Records shown section start

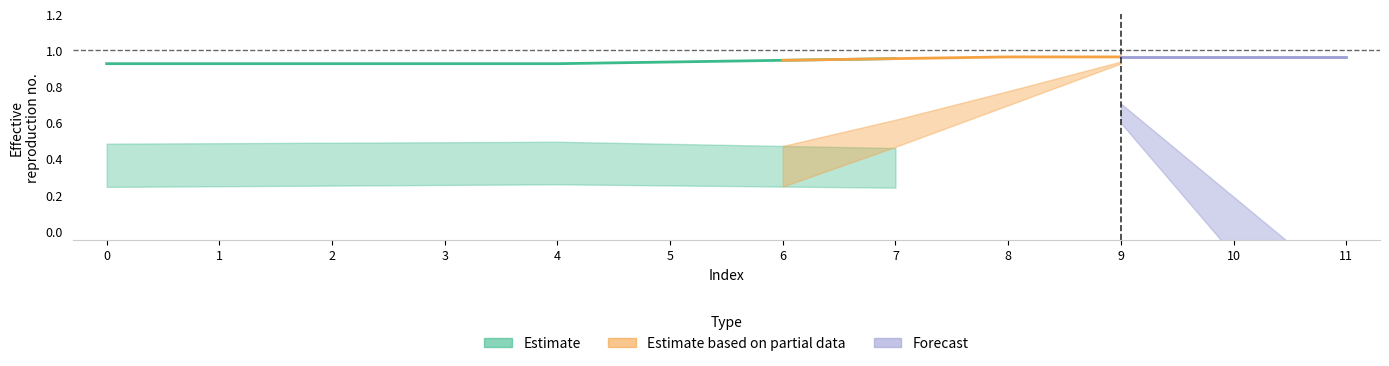

Rank the categories by col_0 value from highest to lowest.

8, 9, 10, 11, 7, 6, 5, 0, 1, 2, 3, 4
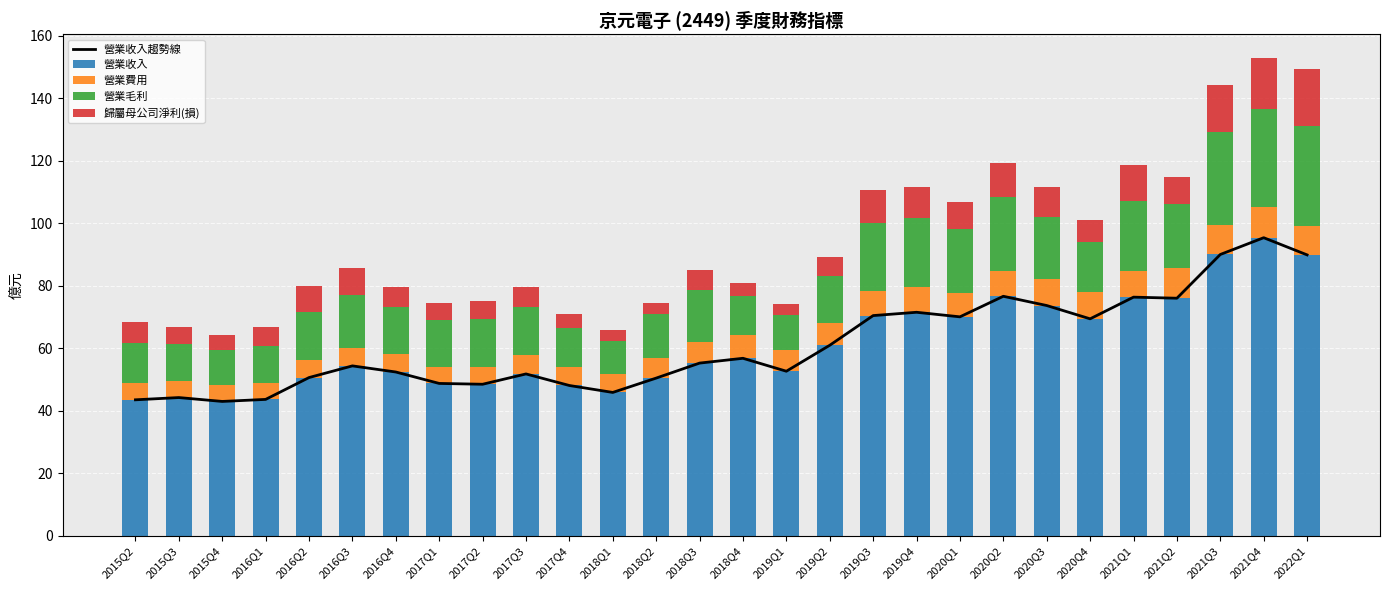

Reading left to right, extract all data points from this chart.

營業收入趨勢線: 43.5	44.2	42.9	43.6	50.6	54.3	52.4	48.7	48.4	51.7	48.0	45.8	50.4	55.2	56.7	52.6	60.9	70.4	71.5	70.0	76.6	73.6	69.4	76.3	76.0	90.0	95.3	89.8
營業收入: 43.5	44.2	42.9	43.6	50.6	54.3	52.4	48.7	48.4	51.7	48.0	45.8	50.4	55.2	56.7	52.6	60.9	70.4	71.5	70.0	76.6	73.6	69.4	76.3	76.0	90.0	95.3	89.8
營業費用: 5.2	5.2	5.2	5.4	5.5	5.6	5.9	5.4	5.6	6.1	6.0	5.8	6.3	6.9	7.4	6.6	7.1	7.9	8.0	7.6	8.1	8.5	8.8	8.5	9.8	9.3	9.9	9.2
營業毛利: 13.0	12.0	11.4	11.9	15.5	17.0	14.9	14.8	15.2	15.4	12.5	10.6	14.1	16.4	12.5	11.2	15.1	21.8	22.0	20.3	23.5	19.9	15.8	22.2	20.4	29.8	31.2	32.2
歸屬母公司淨利(損): 6.8	5.4	4.6	6.0	8.5	8.8	6.5	5.6	5.9	6.5	4.3	3.5	3.7	6.5	4.2	3.8	6.0	10.5	10.1	8.9	10.9	9.6	6.9	11.5	8.7	15.2	16.4	18.2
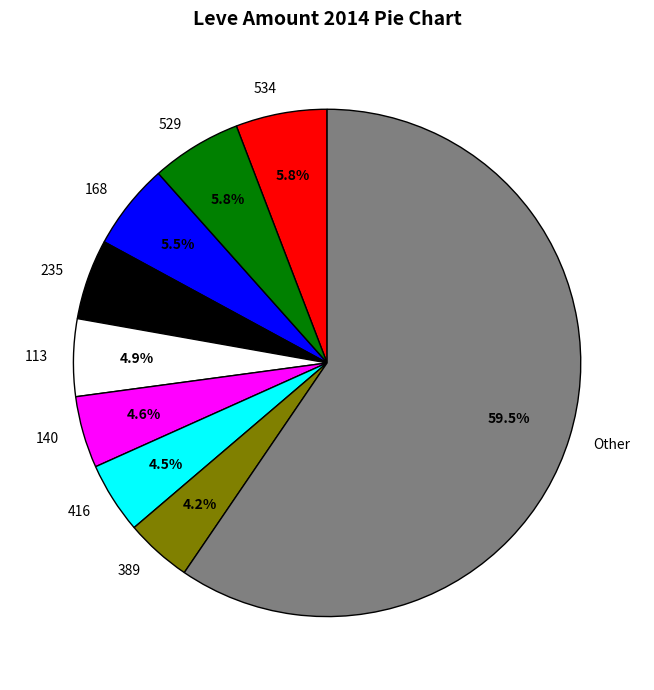

Which has a higher value, 140 or 168?

168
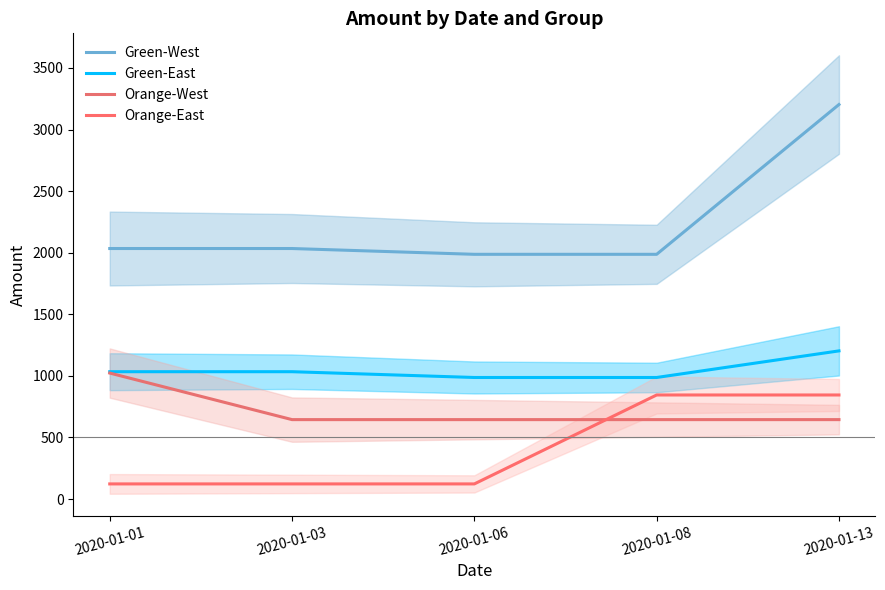

What is the value of the Green-West point at the 2nd from the left?

2034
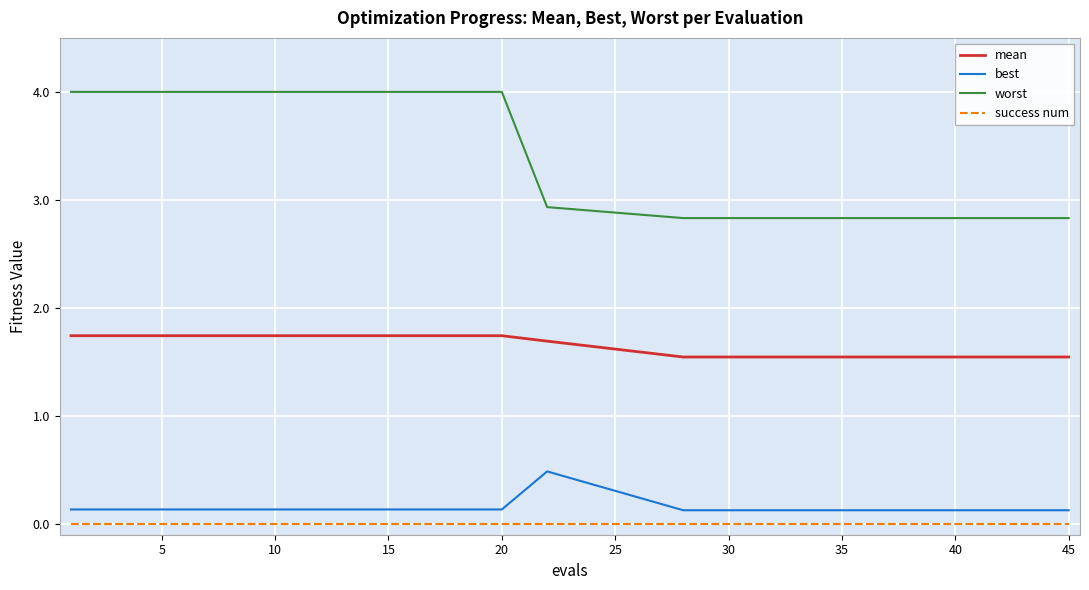

At how many categories does at least one series exceed 3?

5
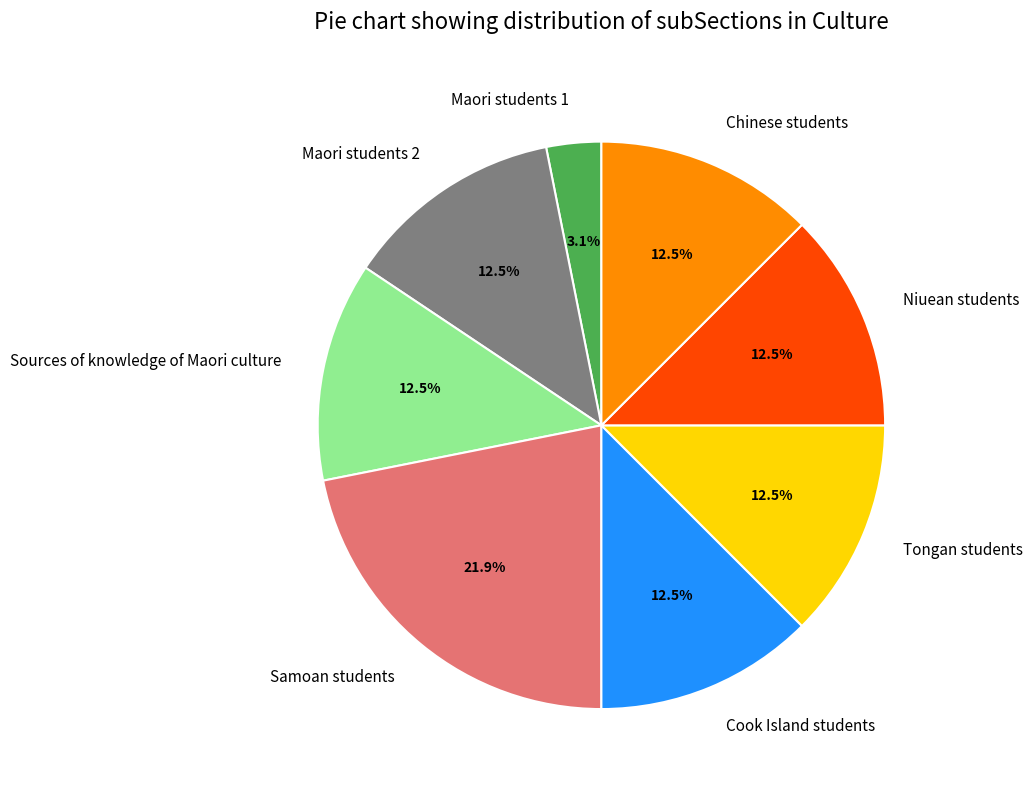

Is it true that Maori students 1 is 3% of the pie?

True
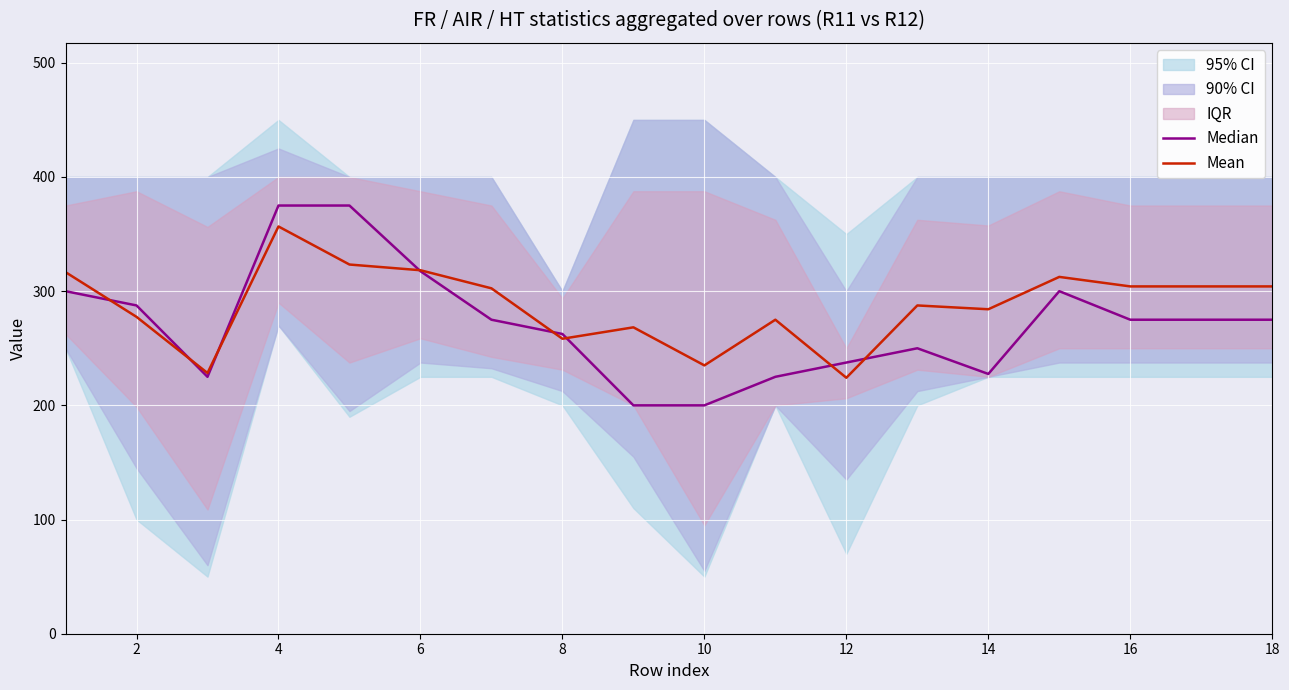

The value of Mean at 2 is 82.6. True or false?

False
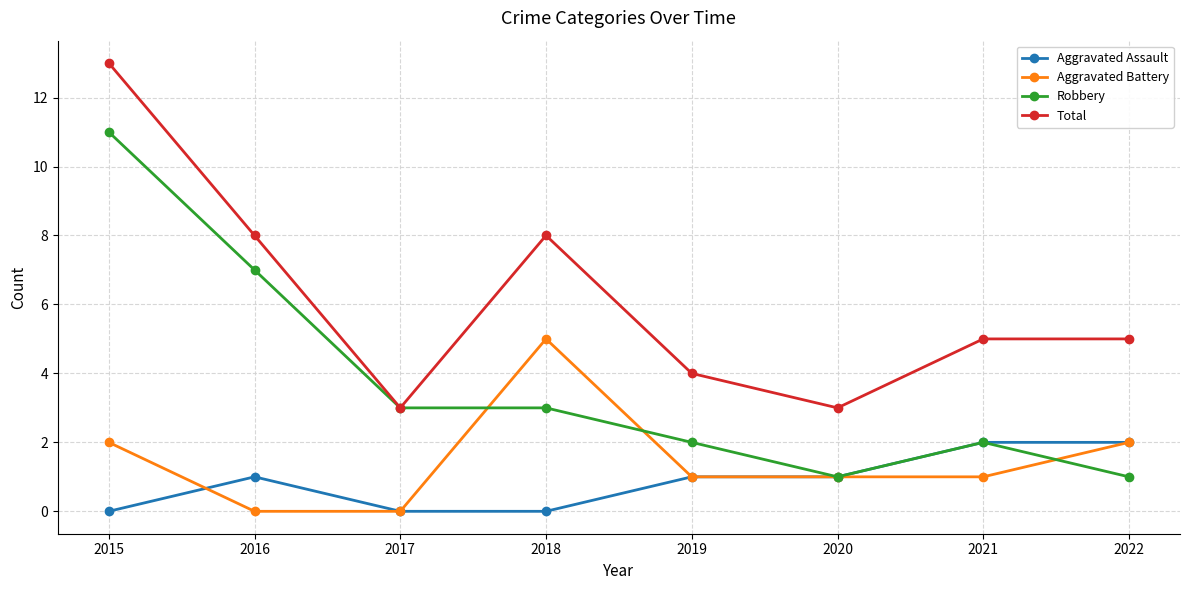

How many distinct data groups are displayed?

4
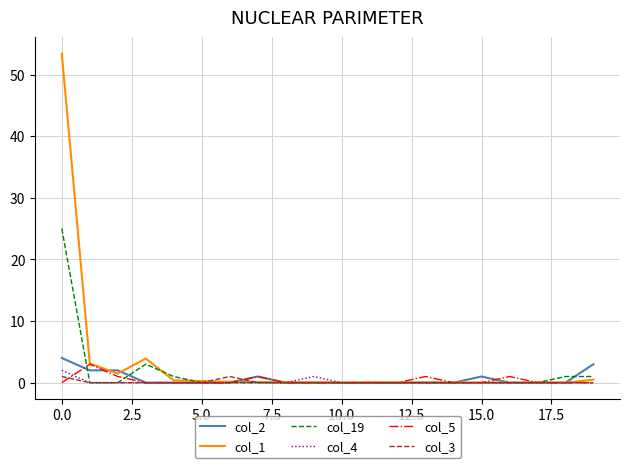

What is the greatest value displayed?

53.4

Records shown section end

Change every occurrence of "value" to "reading" in the rows above and write them out again with nothing else altered, leaving out the pictures.

Rank the categories by col_0 reading from highest to lowest.

8, 9, 10, 11, 7, 6, 5, 0, 1, 2, 3, 4

Reading left to right, extract all data points from this chart.

營業收入趨勢線: 43.5	44.2	42.9	43.6	50.6	54.3	52.4	48.7	48.4	51.7	48.0	45.8	50.4	55.2	56.7	52.6	60.9	70.4	71.5	70.0	76.6	73.6	69.4	76.3	76.0	90.0	95.3	89.8
營業收入: 43.5	44.2	42.9	43.6	50.6	54.3	52.4	48.7	48.4	51.7	48.0	45.8	50.4	55.2	56.7	52.6	60.9	70.4	71.5	70.0	76.6	73.6	69.4	76.3	76.0	90.0	95.3	89.8
營業費用: 5.2	5.2	5.2	5.4	5.5	5.6	5.9	5.4	5.6	6.1	6.0	5.8	6.3	6.9	7.4	6.6	7.1	7.9	8.0	7.6	8.1	8.5	8.8	8.5	9.8	9.3	9.9	9.2
營業毛利: 13.0	12.0	11.4	11.9	15.5	17.0	14.9	14.8	15.2	15.4	12.5	10.6	14.1	16.4	12.5	11.2	15.1	21.8	22.0	20.3	23.5	19.9	15.8	22.2	20.4	29.8	31.2	32.2
歸屬母公司淨利(損): 6.8	5.4	4.6	6.0	8.5	8.8	6.5	5.6	5.9	6.5	4.3	3.5	3.7	6.5	4.2	3.8	6.0	10.5	10.1	8.9	10.9	9.6	6.9	11.5	8.7	15.2	16.4	18.2

Which has a higher reading, 140 or 168?

168

What is the reading of the Green-West point at the 2nd from the left?

2034

At how many categories does at least one series exceed 3?

5

Is it true that Maori students 1 is 3% of the pie?

True

The reading of Mean at 2 is 82.6. True or false?

False

How many distinct data groups are displayed?

4

What is the greatest reading displayed?

53.4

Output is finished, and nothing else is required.